> **Work instructions**: Set down exactly the lines in the records below that run from the line with "1. This form" to the line with "(A) All Municipal", inclusive, and nothing more.

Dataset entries

"""

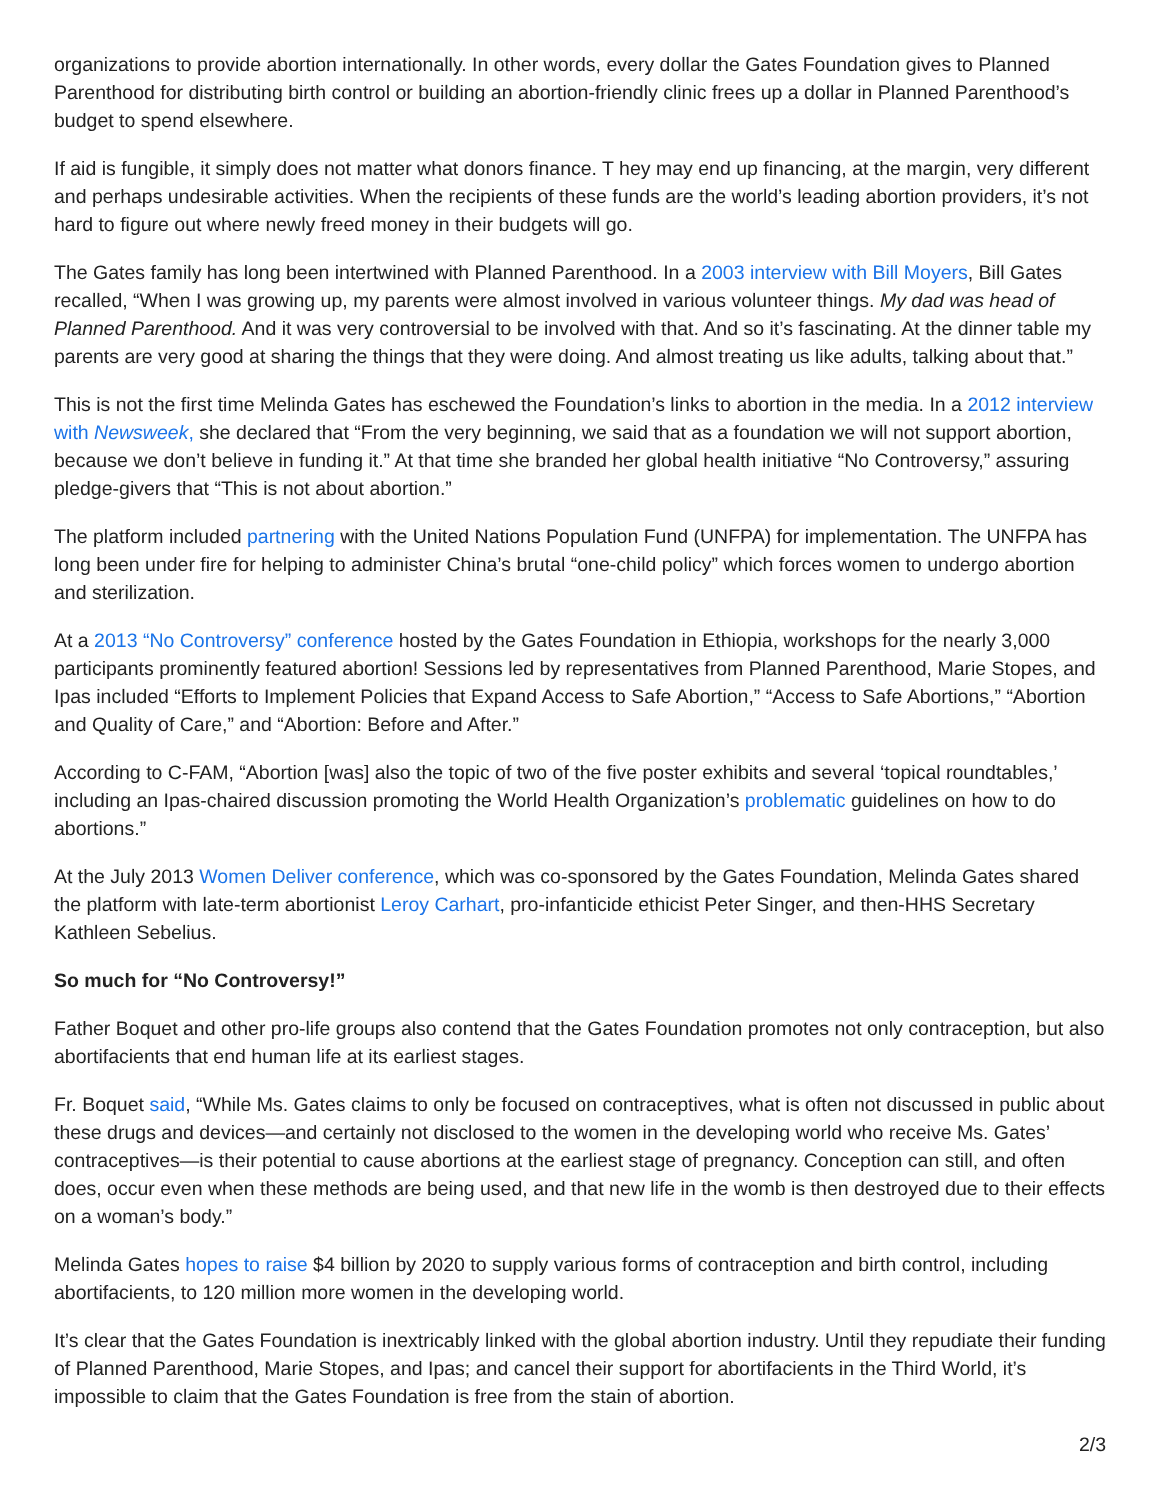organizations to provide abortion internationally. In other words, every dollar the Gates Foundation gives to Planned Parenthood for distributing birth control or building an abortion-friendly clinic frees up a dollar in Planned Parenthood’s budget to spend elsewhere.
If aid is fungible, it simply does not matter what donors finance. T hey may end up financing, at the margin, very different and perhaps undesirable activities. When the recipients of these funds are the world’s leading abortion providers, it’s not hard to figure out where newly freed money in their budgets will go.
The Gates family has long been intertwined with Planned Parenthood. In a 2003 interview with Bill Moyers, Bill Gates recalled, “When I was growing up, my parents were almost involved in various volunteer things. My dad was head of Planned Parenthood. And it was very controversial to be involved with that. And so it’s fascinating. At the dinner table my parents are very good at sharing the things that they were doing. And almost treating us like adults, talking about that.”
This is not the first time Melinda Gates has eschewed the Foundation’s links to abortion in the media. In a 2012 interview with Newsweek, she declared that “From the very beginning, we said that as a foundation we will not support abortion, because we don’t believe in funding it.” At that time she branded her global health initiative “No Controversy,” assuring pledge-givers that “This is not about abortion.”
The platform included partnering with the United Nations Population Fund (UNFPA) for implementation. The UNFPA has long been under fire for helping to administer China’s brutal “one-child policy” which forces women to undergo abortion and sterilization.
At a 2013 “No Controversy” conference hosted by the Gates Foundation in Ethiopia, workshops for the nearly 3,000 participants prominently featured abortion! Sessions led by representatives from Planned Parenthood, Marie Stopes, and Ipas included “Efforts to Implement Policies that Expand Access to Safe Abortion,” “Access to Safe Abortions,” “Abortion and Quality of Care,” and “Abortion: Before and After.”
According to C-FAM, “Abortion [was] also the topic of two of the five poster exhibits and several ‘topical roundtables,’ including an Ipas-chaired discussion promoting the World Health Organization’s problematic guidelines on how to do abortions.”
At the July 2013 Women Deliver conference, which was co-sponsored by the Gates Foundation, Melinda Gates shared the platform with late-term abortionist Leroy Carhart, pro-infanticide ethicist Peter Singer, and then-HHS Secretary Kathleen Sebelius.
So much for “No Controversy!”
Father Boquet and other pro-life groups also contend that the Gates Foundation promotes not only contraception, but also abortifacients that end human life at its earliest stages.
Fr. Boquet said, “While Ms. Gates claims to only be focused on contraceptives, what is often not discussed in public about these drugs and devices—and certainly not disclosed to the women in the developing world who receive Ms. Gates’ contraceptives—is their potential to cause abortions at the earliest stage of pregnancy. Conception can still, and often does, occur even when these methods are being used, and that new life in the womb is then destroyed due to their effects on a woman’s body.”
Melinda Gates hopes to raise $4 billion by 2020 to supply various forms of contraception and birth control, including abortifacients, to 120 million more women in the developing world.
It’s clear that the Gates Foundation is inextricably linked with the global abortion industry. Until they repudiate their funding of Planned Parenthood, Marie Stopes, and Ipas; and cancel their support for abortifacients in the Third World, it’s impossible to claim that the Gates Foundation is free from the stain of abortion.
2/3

"""
"""

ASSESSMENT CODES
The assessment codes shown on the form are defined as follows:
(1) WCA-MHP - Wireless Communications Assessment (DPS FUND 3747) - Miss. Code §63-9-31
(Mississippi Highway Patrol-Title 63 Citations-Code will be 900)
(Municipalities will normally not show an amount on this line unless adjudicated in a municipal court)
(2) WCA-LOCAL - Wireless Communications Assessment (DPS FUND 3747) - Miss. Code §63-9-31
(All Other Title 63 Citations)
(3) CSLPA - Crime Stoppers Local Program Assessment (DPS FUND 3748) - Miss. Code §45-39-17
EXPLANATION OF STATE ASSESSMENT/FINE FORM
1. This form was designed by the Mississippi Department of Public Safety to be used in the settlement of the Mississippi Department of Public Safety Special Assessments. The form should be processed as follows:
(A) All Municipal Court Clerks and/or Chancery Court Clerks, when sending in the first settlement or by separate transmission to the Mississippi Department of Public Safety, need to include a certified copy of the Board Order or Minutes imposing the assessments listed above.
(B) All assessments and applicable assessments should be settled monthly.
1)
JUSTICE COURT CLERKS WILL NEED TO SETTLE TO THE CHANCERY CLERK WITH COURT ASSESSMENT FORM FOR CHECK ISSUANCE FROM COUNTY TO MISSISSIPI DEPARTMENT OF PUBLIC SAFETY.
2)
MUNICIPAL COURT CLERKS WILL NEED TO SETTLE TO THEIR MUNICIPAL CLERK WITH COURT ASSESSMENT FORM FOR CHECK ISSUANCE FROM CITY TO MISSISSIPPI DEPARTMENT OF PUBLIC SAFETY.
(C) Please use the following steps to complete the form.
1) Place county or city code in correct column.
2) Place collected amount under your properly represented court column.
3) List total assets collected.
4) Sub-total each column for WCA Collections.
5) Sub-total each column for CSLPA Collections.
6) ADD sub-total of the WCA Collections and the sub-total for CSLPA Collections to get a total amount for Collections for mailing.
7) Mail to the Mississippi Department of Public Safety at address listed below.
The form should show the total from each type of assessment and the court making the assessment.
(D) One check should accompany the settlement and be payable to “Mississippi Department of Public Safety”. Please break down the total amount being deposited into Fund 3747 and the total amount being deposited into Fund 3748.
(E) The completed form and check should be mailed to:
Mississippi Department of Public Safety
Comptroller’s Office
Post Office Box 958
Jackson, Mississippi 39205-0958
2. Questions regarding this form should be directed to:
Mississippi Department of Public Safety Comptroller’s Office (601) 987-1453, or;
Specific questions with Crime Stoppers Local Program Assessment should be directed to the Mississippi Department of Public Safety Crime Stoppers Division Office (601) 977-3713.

"""

> **Answer to this problem**:
1. This form was designed by the Mississippi Department of Public Safety to be used in the settlement of the Mississippi Department of Public Safety Special Assessments. The form should be processed as follows:
(A) All Municipal Court Clerks and/or Chancery Court Clerks, when sending in the first settlement or by separate transmission to the Mississippi Department of Public Safety, need to include a certified copy of the Board Order or Minutes imposing the assessments listed above.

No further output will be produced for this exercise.